NEW YORK — Former President Donald Trump’s lawyer told jurors Tuesday they “should want and expect more” from prosecutors who claim the presumptive GOP nominee engaged in business fraud to boost his first run for the White House.
Defense attorney Todd Blanche, in his closing argument, said the state’s evidence showed little more than standard business practices.
“President Trump is innocent. He did not commit any crimes, and the district attorney has not met their burden of proof, period,” Mr. Blanche said as Mr. Trump’s hush money trial neared its conclusion.
Prosecutors allege Mr. Trump used his lawyer Michael Cohen to pay $130,000 to porn star Stormy Daniels near the 2016 election because she was shopping a story about an alleged sexual encounter with Mr. Trump in 2006. They say Mr. Trump orchestrated an illegal plot to conceal repayment to Mr. Cohen.
Mr. Trump is charged with 34 counts of falsifying business records with an intent to affect the election.
Mr. Blanche said Mr. Trump paid standard legal fees to Mr. Cohen while serving as president in 2017, despite Mr. Cohen’s claim the checks were repayment for the Daniels job.
Mr. Cohen is a convicted felon with a penchant for lying, the defense said, warning jurors it would be foolhardy to accept his version of events.
“You should want and expect more than the testimony of Michael Cohen,” Mr. Blanche said before criticizing Ms. Daniels.
Jurors watched intently as Mr. Blanche used PowerPoint slides to highlight checks and invoices at the heart of the case.

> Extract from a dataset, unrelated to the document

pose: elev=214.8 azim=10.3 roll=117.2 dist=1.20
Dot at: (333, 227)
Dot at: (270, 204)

The lawyer tried to undercut prosecutors’ claims Mr. Trump and his tabloid friends were part of a “catch and kill” conspiracy, noting National Enquirer executive David Pecker would have run a Trump Tower doorman’s story about a love child if it were true, and that Playboy model Karen McDougal didn’t want her story about an affair with Mr. Trump to be published. She just wanted to leverage it for magazine jobs.
Mr. Blanche said Ms. Daniels took advantage of the “Access Hollywood” audio, in which Mr. Trump spoke crudely about women, to exhort Mr. Trump on the cusp of the 2016 campaign, only for Mr. Pecker to say he wouldn’t be part of any payment.

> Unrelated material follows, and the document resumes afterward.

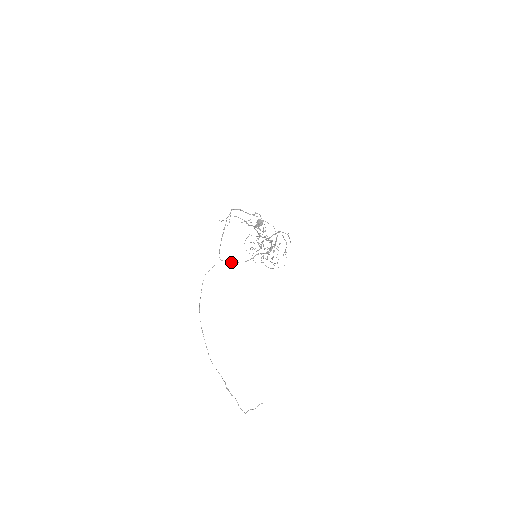
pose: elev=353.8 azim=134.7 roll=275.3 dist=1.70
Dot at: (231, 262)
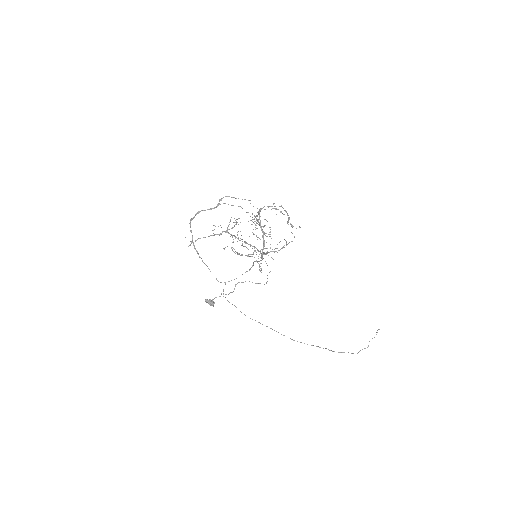
Dot at: (236, 278)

Yet the case, the defense presentation said, “turns on Cohen.”
Mr. Blanche hammered Mr. Cohen over and over, saying he lied about key meetings and his claim he would “work for free” when Mr. Trump became president.
Most notably, Mr. Blanche said Mr. Cohen is the only person claiming Mr. Trump knew about the payment to Ms. Daniels. The defense argues Mr. Cohen paid Ms. Daniels, on his own, to get an attaboy from his boss around the campaign.
Mr. Cohen “wanted to do it because he knew he could get credit — for supposedly doing something to help Mr. Trump — at some later time,” Mr. Blanche said.
He also said the state’s math around the payments doesn’t add up. Prosecutors say Mr. Trump paid Mr. Cohen $420,000 in 2017 to cover the Daniels payment, a bonus for Mr. Cohen, payments for tech services, plus a “grossing up” of the amount to account for taxes.
Mr. Blanche said the idea that Mr. Trump paid Mr. Cohen $420,000, “even though he only owed him 130 [thousand], is absurd.”
Assistants to Manhattan District Attorney Alvin Bragg will deliver a closing argument after Mr. Blanche. The summations are expected to take all day.
When they’re over, state Supreme Court Judge Juan Merchan will instruct the jury on the law so deliberations can begin in the first criminal trial of a former U.S. president.
Mr. Bragg and his team say Mr. Trump took criminal steps to conceal the payments by falsifying invoices and issuing checks to Mr. Cohen that were logged as other expenses.
Mr. Trump says Mr. Bragg is targeting him at the behest of President Biden to influence the current campaign.
The charges are felony counts because prosecutors allege records were falsified to conceal a secondary object crime, in this case a scheme to violate election or tax laws.
Mr. Blanche said the prosecution concocted a scheme out of thin air. He pointed to Mr. Cohen’s role as personal attorney to the president in 2017, meaning legal fees would seem reasonable to then-President Trump, and that Trump Organization employees logged payments correctly.
“Were those bookings done with an attempt to defraud? That’s why you’re here,” Mr. Blanche said. “The bookings were accurate and there was absolutely no attempt to defraud.”
Mr. Blanche said Mr. Trump disclosed the payments on IRS and ethics forms, so he wasn’t trying to conceal them from tax authorities, and it was “standard operating procedure” for campaigns to influence coverage and bury unflattering stories.
“Every campaign in this country is a conspiracy to promote a candidate, a group of people who are working together to help somebody win,” Mr. Blanche said. “This is not a crime.”